By Vera Wisdom-Bassey
Forty-three pupils graduated from the basic, junior and senior secondary school arms of the school when Augusta International School, Lagos, held its valedictory service recently.
Speaking on the occasion, Mrs. Stella Matthew Oladapo, principal of the school called on school owners to build self-confidence in their pupils rather than buying the services of mercenaries to write exams for them, boasting that this is one of the things that stand out Augusta International from other schools.
Apart from this, she noted also that the school uses the British curriculum to prepare its students both for national and international exams. She condemned the idea of Nigerian parents taking their children outside the country to further their education, noting that some have lost their lives in the process.

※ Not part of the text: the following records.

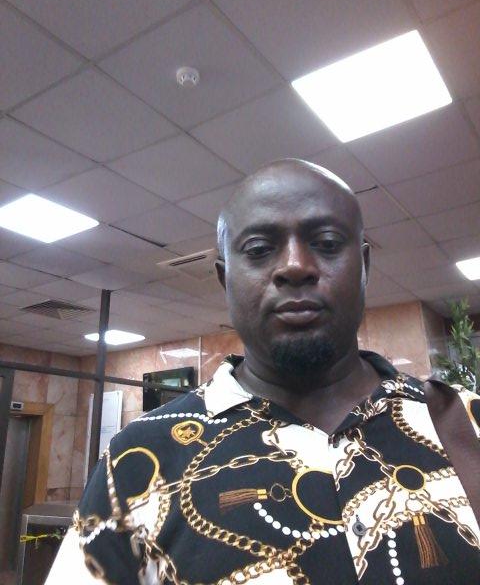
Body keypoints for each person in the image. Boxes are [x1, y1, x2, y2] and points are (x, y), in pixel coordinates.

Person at [47, 159, 480, 584]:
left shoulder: (465, 422)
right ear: (225, 279)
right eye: (258, 250)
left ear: (364, 266)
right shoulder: (134, 461)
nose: (295, 265)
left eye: (327, 242)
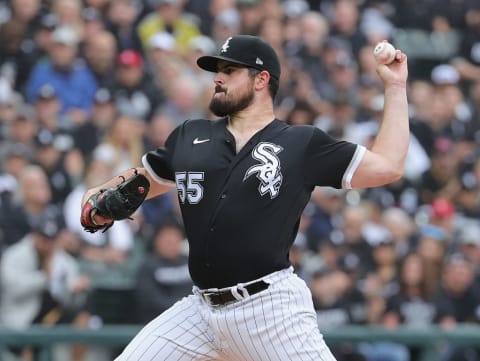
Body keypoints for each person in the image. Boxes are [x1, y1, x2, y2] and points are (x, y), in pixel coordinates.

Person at [81, 35, 409, 361]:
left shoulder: (300, 143)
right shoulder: (190, 135)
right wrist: (97, 194)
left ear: (261, 80)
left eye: (230, 70)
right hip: (200, 313)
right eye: (217, 70)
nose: (218, 78)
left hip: (269, 310)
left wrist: (395, 88)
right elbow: (145, 179)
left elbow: (388, 166)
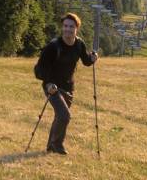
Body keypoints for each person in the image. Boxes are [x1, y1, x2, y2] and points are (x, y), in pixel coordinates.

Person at [33, 12, 99, 155]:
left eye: (71, 26)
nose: (68, 29)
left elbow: (86, 61)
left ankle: (51, 146)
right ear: (62, 27)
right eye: (65, 26)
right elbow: (39, 69)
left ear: (77, 28)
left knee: (59, 117)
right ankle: (58, 145)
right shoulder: (53, 46)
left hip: (68, 87)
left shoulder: (79, 44)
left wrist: (93, 58)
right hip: (52, 87)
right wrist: (49, 84)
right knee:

Mrs. Oladapo further called on government to provide facilities that will enable children to learn comfortably in the classroom, adding that it was the unavailability of facilities in public schools that made private owners to go into the business of running of schools, and in the process hiked the fees to enable them provide students with these facilities.
Also speaking on the occasion, Navy Captain Jonathan Ebhaleme (rtd), chairman of the school’s Parents Teachers Association, charged parents to be concerned about the welfare of their children, especially, at the level where they are now, otherwise it would be more difficult to monitor their progress once they cross over into the university system.
He called on parents to send their children to public schools if they cannot afford the fees being demanded by private schools. According to him, it is not the school you attended that matters but your will and determination to succeed. Not everybody who went to highbrow schools came out with good result, he said. On the other hand, there are others who attended the so-called low school and came out in flying colours and are doing better than their colleagues who passed out from elite school. If you passed through a system, he said, you should also allow the system to pass through you.
He regretted that private schools are taking advantage of the chaos and crisis in public schools. “When you get to some public schools you cannot find teachers, they are not in class,” he said. “Hardly do you hear such in private schools because they are well ordered.”
According to him, he had the opportunity of attending a missionary school. “They were not charging much then and it was free,” he informed. “There was nothing like fee hike. But it is when public school education collapsed that private schools started charging high fees.”